"Esprimo profondo rammarico e nutro il massimo rispetto per i dipendenti della Regione e, specificamente, per quelli del mio assessorato, e sono consapevole dei sacrifici e disagi ai quali si sono sottoposti soprattutto nel corso dell'ultimo anno". Con queste parole l’assessore regionale al Turismo fa mea culpa, dopo le frasi sui dipendenti regionali che approfitterebbero dello smart working reso necessario dalla pandemia per "produrre una percentuale di lavoro irrisoria". 

Travolto dalle polemiche, Chessa spiega che le sue affermazioni "erano il frutto non di un mancato riconoscimento del lavoro svolto, ma della frustrazione nel continuare a vedere che, a causa della pandemia, gli uffici sono costretti a lavorare sempre in un regime di emergenza, ciò che comporta necessariamente (ma per cause che non dipendono dall'impegno dei dipendenti) un rallentamento della macchina amministrativa e, quindi, l'impossibilità di raggiungere tutti i risultati che come Giunta e come assessorato avevamo programmato". Tuttavia, conclude, "mi rendo conto che le mie parole sono risultate fuori luogo. Chi mi conosce sa che è nel mio carattere utilizzare spesso espressioni simboliche e colorite, per enfatizzare i miei discorsi. In questo caso, lo riconosco, è venuto fuori un pensiero che non mi appartiene e pertanto ribadisco a tutti le mie scuse".

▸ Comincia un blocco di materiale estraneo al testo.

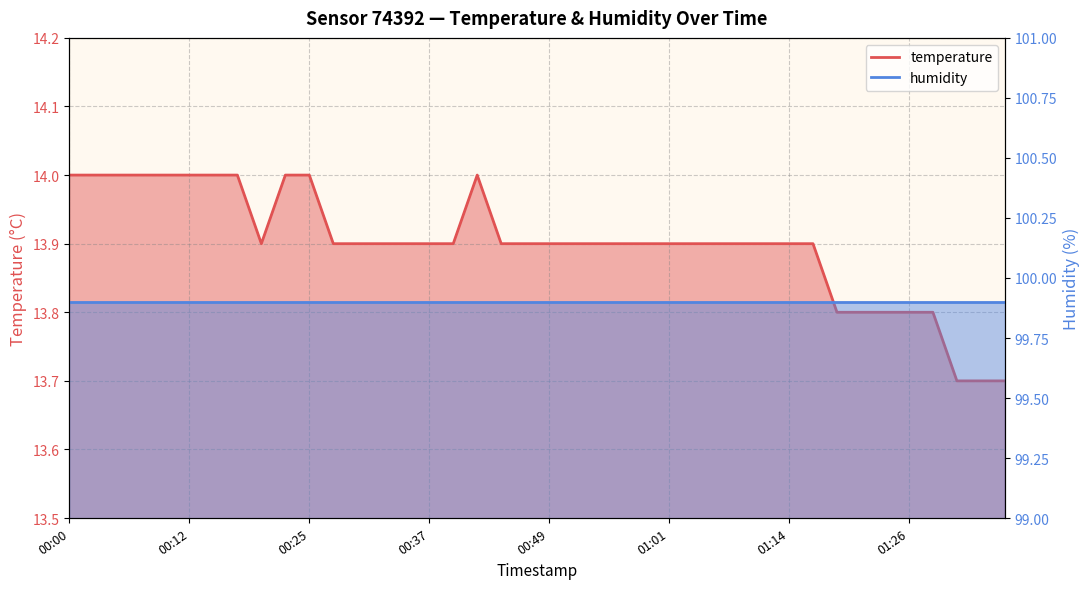

Read the value at 00:37.

13.9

Ma l’opposizione incalza e i Progressisti chiedono addirittura le sue dimissioni, definendo le frasi pronunciate “vergognose”.

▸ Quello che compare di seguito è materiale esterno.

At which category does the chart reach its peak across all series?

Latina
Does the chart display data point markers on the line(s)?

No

“Se la macchina amministrativa è andata avanti, con tutte le difficoltà del caso dovute alla pandemia, è grazie al lavoro quotidiano di chi ha svolto le proprie mansioni anche con il lavoro a distanza. Risultati raggiunti realmente, non le bugie raccontate con comunicati e annunci dalla Giunta e dal Presidente. Se l'obiettivo delle dichiarazioni dell'assessore durante il consiglio comunale di Dorgali era invece quello di migliorare la strada verso l'approvazione della legge sul poltronificio in discussione in Consiglio regionale, è necessario ricordargli che non è bene sputare sul piatto in cui si mangia: gli assessori passano, i lavoratori restano. E se usufruiscono dei buoni pasto è perché, a differenza di alcuni direttori generali, non fanno parte di quella cerchia ristretta di ‘amici’ che possono avere accesso ai pranzi esclusivi di Sardara”, si legge in  una nota diffusa dal gruppo in consiglio regionale.

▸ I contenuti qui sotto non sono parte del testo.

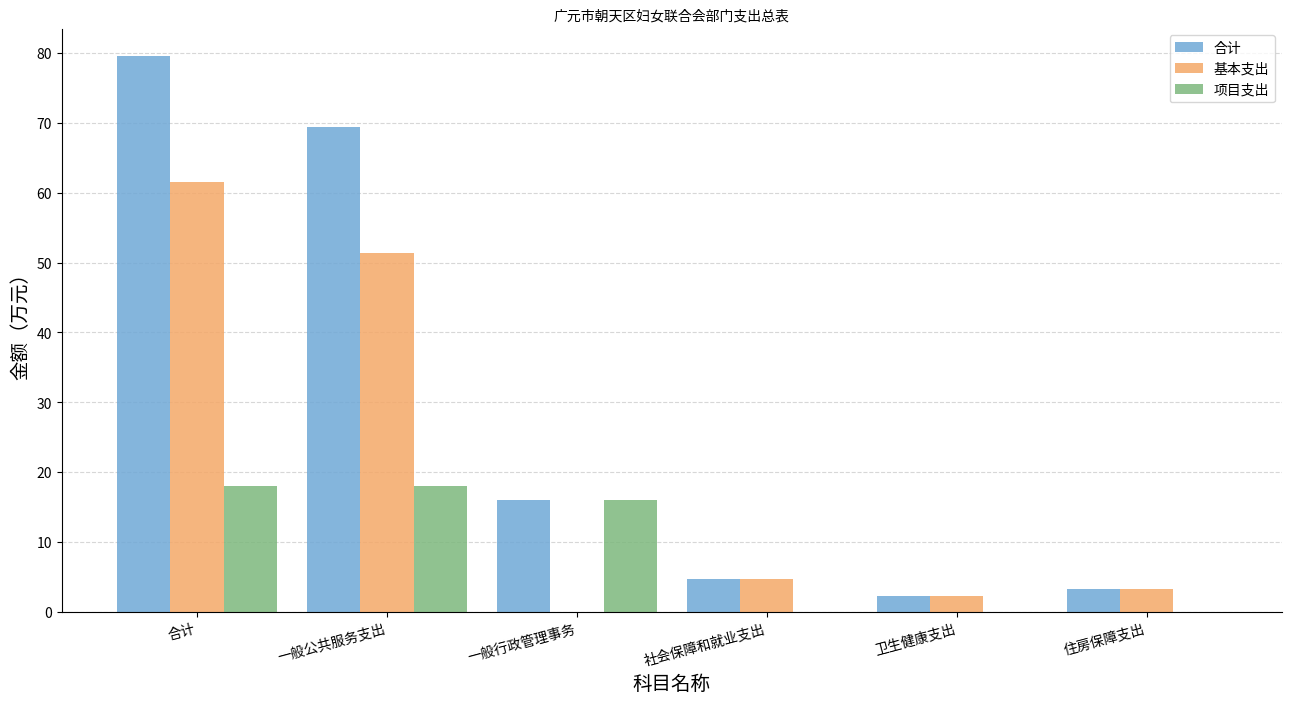

Is the value of 合计 at 一般行政管理事务 greater than the value of 基本支出 at 合计?

No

“La produttività delle dipendenti e dei dipendenti regionali non è in discussione – proseguono i Progressisti -, ma sono invece inesistenti le capacità, la professionalità, le competenze, lo stile, l'educazione istituzionale, la capacità di lavoro della giunta e del Presidente. Per non parlare della conoscenza e del rispetto delle leggi e delle regole”.

Polemico anche il Pd, secondo cui “le scuse non bastano”. “Definire i dipendenti regionali come inaffidabili, svogliati se non lavativi, o perfino accusarli di  aver preso i buoni pasto malgrado fossero in lavoro agile, ignorando che i buoni pasto sono parte integrante della retribuzione, denota, purtroppo, un senso inesistente del proprio ruolo prima che quello altrui e pure scarsa conoscenza della situazione nella quale i  dipendenti in smart working operano: con linee telefoniche, adsl e strumenti personali; non ha, l’assessore, nemmeno la consapevolezza che l’amministrazione probabilmente non avrebbe neppure la possibilità di dotare ciascun dipendente di pc e connessione di servizio. La pandemia ha modificato certamente le condizioni di lavoro ma ha offerto e offre una straordinaria opportunità di innovazione. Non dovrebbe neanche dimenticare, l’Assessore, che i dipendenti hanno garantito la tenuta dell’amministrazione regionale, tutti i processi e i procedimenti”, si legge in una nota dei dem, che definiscono le parole di Chessa “vergognose e imperdonabili e che evidenziano, oltre alla pochezza del ragionamento di merito, una logica e un pensiero irrispettoso verso i lavoratori regionali”.